Over my last two posts, I suggested that our expectations for data quality morph over the duration of business processes, and it is only at a point that the process has completed that we can demand that all statically-applied data quality rules be observed. However, over the duration of the process, there are situations in which the rules might be violated yet the dynamic nature of the data allows for records to temporarily remain in a state that ultimately might be deemed invalid.
This stands in stark contrast to some other practitioners who state that there are only two points that are important in the life of a piece of data, namely the “moment of use” (at which the quality is presumably determined) and the “moment of creation” (at which the data must be created correctly). There are going to be many “moments of use” at different points in the processes that touch any piece of data, and those different uses will reflect different expectations depending on the business context.
And if, as I have suggested, the quality of data is both temporal and contextual, then it may be impossible to demand that the data be “correct” at its moment of creation, since the meaning of “correct” changes over time and in relation to different uses. Rather, we have to look at the assertion of data quality over a continuum, and understand the paths through which a process may meander and correspondingly, the impacts of the various data touch points along the way. Each touch point must carry its own “view” of quality presuming the uses that follow, and in turn, must apply the assertions that can be impacted at each stage of processing. (For more on data quality in a big data world, read my white paper: "Understanding Big Data Quality for Maximum Information Usability.")

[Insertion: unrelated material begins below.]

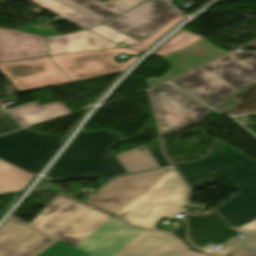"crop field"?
<instances>
[{"mask_svg":"<svg viewBox=\"0 0 256 256\" xmlns=\"http://www.w3.org/2000/svg\"><path fill=\"white\" fill-rule=\"evenodd\" d=\"M174 167L192 191L220 178L240 190L212 210L245 237L234 238L211 254L222 256L239 246L256 253V162L220 140L217 156Z\"/></svg>","mask_w":256,"mask_h":256,"instance_id":"8a807250","label":"crop field"},{"mask_svg":"<svg viewBox=\"0 0 256 256\" xmlns=\"http://www.w3.org/2000/svg\"><path fill=\"white\" fill-rule=\"evenodd\" d=\"M74 247L88 256H205L169 232L132 227L115 216Z\"/></svg>","mask_w":256,"mask_h":256,"instance_id":"ac0d7876","label":"crop field"},{"mask_svg":"<svg viewBox=\"0 0 256 256\" xmlns=\"http://www.w3.org/2000/svg\"><path fill=\"white\" fill-rule=\"evenodd\" d=\"M124 139L112 130L93 133L82 130L46 176L60 182L127 173L111 151Z\"/></svg>","mask_w":256,"mask_h":256,"instance_id":"34b2d1b8","label":"crop field"},{"mask_svg":"<svg viewBox=\"0 0 256 256\" xmlns=\"http://www.w3.org/2000/svg\"><path fill=\"white\" fill-rule=\"evenodd\" d=\"M213 63L172 82L216 109L256 81V53L227 54Z\"/></svg>","mask_w":256,"mask_h":256,"instance_id":"412701ff","label":"crop field"},{"mask_svg":"<svg viewBox=\"0 0 256 256\" xmlns=\"http://www.w3.org/2000/svg\"><path fill=\"white\" fill-rule=\"evenodd\" d=\"M111 217L106 212L58 194L31 225L74 246Z\"/></svg>","mask_w":256,"mask_h":256,"instance_id":"f4fd0767","label":"crop field"},{"mask_svg":"<svg viewBox=\"0 0 256 256\" xmlns=\"http://www.w3.org/2000/svg\"><path fill=\"white\" fill-rule=\"evenodd\" d=\"M162 171L164 174L143 195L117 215L132 224L155 228L162 218H174L185 211L188 189L171 167Z\"/></svg>","mask_w":256,"mask_h":256,"instance_id":"dd49c442","label":"crop field"},{"mask_svg":"<svg viewBox=\"0 0 256 256\" xmlns=\"http://www.w3.org/2000/svg\"><path fill=\"white\" fill-rule=\"evenodd\" d=\"M161 137L201 123L212 111L168 84L150 91Z\"/></svg>","mask_w":256,"mask_h":256,"instance_id":"e52e79f7","label":"crop field"},{"mask_svg":"<svg viewBox=\"0 0 256 256\" xmlns=\"http://www.w3.org/2000/svg\"><path fill=\"white\" fill-rule=\"evenodd\" d=\"M64 140L25 129L0 137V158L36 175Z\"/></svg>","mask_w":256,"mask_h":256,"instance_id":"d8731c3e","label":"crop field"},{"mask_svg":"<svg viewBox=\"0 0 256 256\" xmlns=\"http://www.w3.org/2000/svg\"><path fill=\"white\" fill-rule=\"evenodd\" d=\"M120 54L134 56L139 52L118 48L51 58L72 81H75L123 71L138 58L133 57L127 63L116 64L113 59Z\"/></svg>","mask_w":256,"mask_h":256,"instance_id":"5a996713","label":"crop field"},{"mask_svg":"<svg viewBox=\"0 0 256 256\" xmlns=\"http://www.w3.org/2000/svg\"><path fill=\"white\" fill-rule=\"evenodd\" d=\"M0 70L19 92L71 82L49 57L0 63Z\"/></svg>","mask_w":256,"mask_h":256,"instance_id":"3316defc","label":"crop field"},{"mask_svg":"<svg viewBox=\"0 0 256 256\" xmlns=\"http://www.w3.org/2000/svg\"><path fill=\"white\" fill-rule=\"evenodd\" d=\"M57 240L11 216L0 227V256H37Z\"/></svg>","mask_w":256,"mask_h":256,"instance_id":"28ad6ade","label":"crop field"},{"mask_svg":"<svg viewBox=\"0 0 256 256\" xmlns=\"http://www.w3.org/2000/svg\"><path fill=\"white\" fill-rule=\"evenodd\" d=\"M162 174L158 169L113 179L96 192L98 197L87 203L116 214L143 194Z\"/></svg>","mask_w":256,"mask_h":256,"instance_id":"d1516ede","label":"crop field"},{"mask_svg":"<svg viewBox=\"0 0 256 256\" xmlns=\"http://www.w3.org/2000/svg\"><path fill=\"white\" fill-rule=\"evenodd\" d=\"M170 8L161 0H150L105 24L142 41L166 25L160 18Z\"/></svg>","mask_w":256,"mask_h":256,"instance_id":"22f410ed","label":"crop field"},{"mask_svg":"<svg viewBox=\"0 0 256 256\" xmlns=\"http://www.w3.org/2000/svg\"><path fill=\"white\" fill-rule=\"evenodd\" d=\"M224 53L226 52L217 48L216 46L204 40H200L163 58L173 67L167 75L163 76L162 78L148 79L145 81L148 88H151L157 84L164 83L182 73H185Z\"/></svg>","mask_w":256,"mask_h":256,"instance_id":"cbeb9de0","label":"crop field"},{"mask_svg":"<svg viewBox=\"0 0 256 256\" xmlns=\"http://www.w3.org/2000/svg\"><path fill=\"white\" fill-rule=\"evenodd\" d=\"M47 56L43 37L0 29V61Z\"/></svg>","mask_w":256,"mask_h":256,"instance_id":"5142ce71","label":"crop field"},{"mask_svg":"<svg viewBox=\"0 0 256 256\" xmlns=\"http://www.w3.org/2000/svg\"><path fill=\"white\" fill-rule=\"evenodd\" d=\"M47 43L50 56L119 47L87 30L64 36L47 37Z\"/></svg>","mask_w":256,"mask_h":256,"instance_id":"d9b57169","label":"crop field"},{"mask_svg":"<svg viewBox=\"0 0 256 256\" xmlns=\"http://www.w3.org/2000/svg\"><path fill=\"white\" fill-rule=\"evenodd\" d=\"M58 1L103 23L104 21L144 2L145 0H110L105 3H102L99 0Z\"/></svg>","mask_w":256,"mask_h":256,"instance_id":"733c2abd","label":"crop field"},{"mask_svg":"<svg viewBox=\"0 0 256 256\" xmlns=\"http://www.w3.org/2000/svg\"><path fill=\"white\" fill-rule=\"evenodd\" d=\"M8 111L22 126L32 125L71 113L60 101L44 106L33 101Z\"/></svg>","mask_w":256,"mask_h":256,"instance_id":"4a817a6b","label":"crop field"},{"mask_svg":"<svg viewBox=\"0 0 256 256\" xmlns=\"http://www.w3.org/2000/svg\"><path fill=\"white\" fill-rule=\"evenodd\" d=\"M33 177L0 160V195L24 189Z\"/></svg>","mask_w":256,"mask_h":256,"instance_id":"bc2a9ffb","label":"crop field"},{"mask_svg":"<svg viewBox=\"0 0 256 256\" xmlns=\"http://www.w3.org/2000/svg\"><path fill=\"white\" fill-rule=\"evenodd\" d=\"M116 157L129 174L158 167L145 145L116 154Z\"/></svg>","mask_w":256,"mask_h":256,"instance_id":"214f88e0","label":"crop field"},{"mask_svg":"<svg viewBox=\"0 0 256 256\" xmlns=\"http://www.w3.org/2000/svg\"><path fill=\"white\" fill-rule=\"evenodd\" d=\"M31 1L59 14L60 16L84 28L100 23L56 0H31Z\"/></svg>","mask_w":256,"mask_h":256,"instance_id":"92a150f3","label":"crop field"},{"mask_svg":"<svg viewBox=\"0 0 256 256\" xmlns=\"http://www.w3.org/2000/svg\"><path fill=\"white\" fill-rule=\"evenodd\" d=\"M200 39H204V37L195 35L189 32L181 31L175 37H173L170 41L164 44L158 51H156L154 55L164 57Z\"/></svg>","mask_w":256,"mask_h":256,"instance_id":"dafd665d","label":"crop field"},{"mask_svg":"<svg viewBox=\"0 0 256 256\" xmlns=\"http://www.w3.org/2000/svg\"><path fill=\"white\" fill-rule=\"evenodd\" d=\"M87 254L73 248L72 246L57 241L38 256H86Z\"/></svg>","mask_w":256,"mask_h":256,"instance_id":"00972430","label":"crop field"},{"mask_svg":"<svg viewBox=\"0 0 256 256\" xmlns=\"http://www.w3.org/2000/svg\"><path fill=\"white\" fill-rule=\"evenodd\" d=\"M89 30H91L107 39H110L116 43L123 42V43L129 44L131 46L139 43L138 41L131 39V38L117 32L103 24L100 26L90 28Z\"/></svg>","mask_w":256,"mask_h":256,"instance_id":"a9b5d70f","label":"crop field"},{"mask_svg":"<svg viewBox=\"0 0 256 256\" xmlns=\"http://www.w3.org/2000/svg\"><path fill=\"white\" fill-rule=\"evenodd\" d=\"M184 19L183 15L176 18L174 21L151 35L150 37L146 38L144 41L139 43L136 47H132L130 49H135L139 51H146L154 42H156L159 38H161L165 33H167L171 28H173L176 24Z\"/></svg>","mask_w":256,"mask_h":256,"instance_id":"4177f3b9","label":"crop field"},{"mask_svg":"<svg viewBox=\"0 0 256 256\" xmlns=\"http://www.w3.org/2000/svg\"><path fill=\"white\" fill-rule=\"evenodd\" d=\"M20 129L17 123L4 110L0 111V135Z\"/></svg>","mask_w":256,"mask_h":256,"instance_id":"730fd06b","label":"crop field"},{"mask_svg":"<svg viewBox=\"0 0 256 256\" xmlns=\"http://www.w3.org/2000/svg\"><path fill=\"white\" fill-rule=\"evenodd\" d=\"M146 147L148 148V150L152 154L153 158L155 159V161L157 162L159 167L169 165V163L167 162L166 158L164 157V155H163V153L160 149V145H159L158 140L154 141L152 143L146 144Z\"/></svg>","mask_w":256,"mask_h":256,"instance_id":"eef30255","label":"crop field"},{"mask_svg":"<svg viewBox=\"0 0 256 256\" xmlns=\"http://www.w3.org/2000/svg\"><path fill=\"white\" fill-rule=\"evenodd\" d=\"M17 30H21L27 33H32V34H38V35H60L59 32H57L55 29H50V30H38L33 28V24L30 23L24 27H21Z\"/></svg>","mask_w":256,"mask_h":256,"instance_id":"ae1a2a85","label":"crop field"},{"mask_svg":"<svg viewBox=\"0 0 256 256\" xmlns=\"http://www.w3.org/2000/svg\"><path fill=\"white\" fill-rule=\"evenodd\" d=\"M179 228H180V227H179ZM185 230H186V226H185V224H183V225H181V228H180V229H177V230L174 231V234H175L177 237L183 239V242H185V243L187 244V246H188L191 250L202 252V251L196 249V248L187 240V238H186V236H185ZM203 253H204V252H203Z\"/></svg>","mask_w":256,"mask_h":256,"instance_id":"d3111659","label":"crop field"},{"mask_svg":"<svg viewBox=\"0 0 256 256\" xmlns=\"http://www.w3.org/2000/svg\"><path fill=\"white\" fill-rule=\"evenodd\" d=\"M52 181L44 178V180L41 182V184L38 186V188L35 190L36 191H40L42 189H47V190H51V191H58L61 192L62 190L52 184H50Z\"/></svg>","mask_w":256,"mask_h":256,"instance_id":"750c4746","label":"crop field"},{"mask_svg":"<svg viewBox=\"0 0 256 256\" xmlns=\"http://www.w3.org/2000/svg\"><path fill=\"white\" fill-rule=\"evenodd\" d=\"M256 85V84H255ZM254 85V86H255ZM253 87V86H252ZM251 88V87H250ZM249 89V88H248ZM248 89H246V90H248ZM246 90H244V91H246ZM244 91H242V92H244ZM242 92H240V93H238V94H236L235 96H237V95H239V94H241ZM235 96H233V97H235ZM233 97H231L228 101H227V103L224 105V106H222L220 109H218L219 111H225V112H230L234 107H236L239 103H237L236 101H234L233 99ZM233 98V99H232Z\"/></svg>","mask_w":256,"mask_h":256,"instance_id":"bd1437ed","label":"crop field"},{"mask_svg":"<svg viewBox=\"0 0 256 256\" xmlns=\"http://www.w3.org/2000/svg\"><path fill=\"white\" fill-rule=\"evenodd\" d=\"M224 256H256V254L239 247Z\"/></svg>","mask_w":256,"mask_h":256,"instance_id":"1d83c4d3","label":"crop field"},{"mask_svg":"<svg viewBox=\"0 0 256 256\" xmlns=\"http://www.w3.org/2000/svg\"><path fill=\"white\" fill-rule=\"evenodd\" d=\"M172 9V8H171ZM180 14L171 10L169 12H167L162 18L161 20L166 22V23H169L171 22L172 20H174L176 17H178Z\"/></svg>","mask_w":256,"mask_h":256,"instance_id":"120bbe31","label":"crop field"},{"mask_svg":"<svg viewBox=\"0 0 256 256\" xmlns=\"http://www.w3.org/2000/svg\"><path fill=\"white\" fill-rule=\"evenodd\" d=\"M218 140H219V139H213V142H214L215 145H216V149H215L214 152H212V153L209 154V155H206L205 157H209V156H214V155H216ZM205 157H204V158H205Z\"/></svg>","mask_w":256,"mask_h":256,"instance_id":"d32e631a","label":"crop field"},{"mask_svg":"<svg viewBox=\"0 0 256 256\" xmlns=\"http://www.w3.org/2000/svg\"><path fill=\"white\" fill-rule=\"evenodd\" d=\"M5 213V211L0 209V217Z\"/></svg>","mask_w":256,"mask_h":256,"instance_id":"5866460e","label":"crop field"},{"mask_svg":"<svg viewBox=\"0 0 256 256\" xmlns=\"http://www.w3.org/2000/svg\"><path fill=\"white\" fill-rule=\"evenodd\" d=\"M6 1H8V0H0V3H4V2H6Z\"/></svg>","mask_w":256,"mask_h":256,"instance_id":"028f5c9d","label":"crop field"}]
</instances>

By aligning data quality validation and monitoring with the dynamic nature of the underlying data, we can evolve a means for specifying the post-conditions (i.e., what quality means after the touch point) and the preconditions (i.e., what is acceptable prior to the touch point). These pre-conditions and post-conditions can then be folded into the design of the application implementing the business process and be directly integrated into the code to ensure a level of acceptable quality at all subsequent touch points.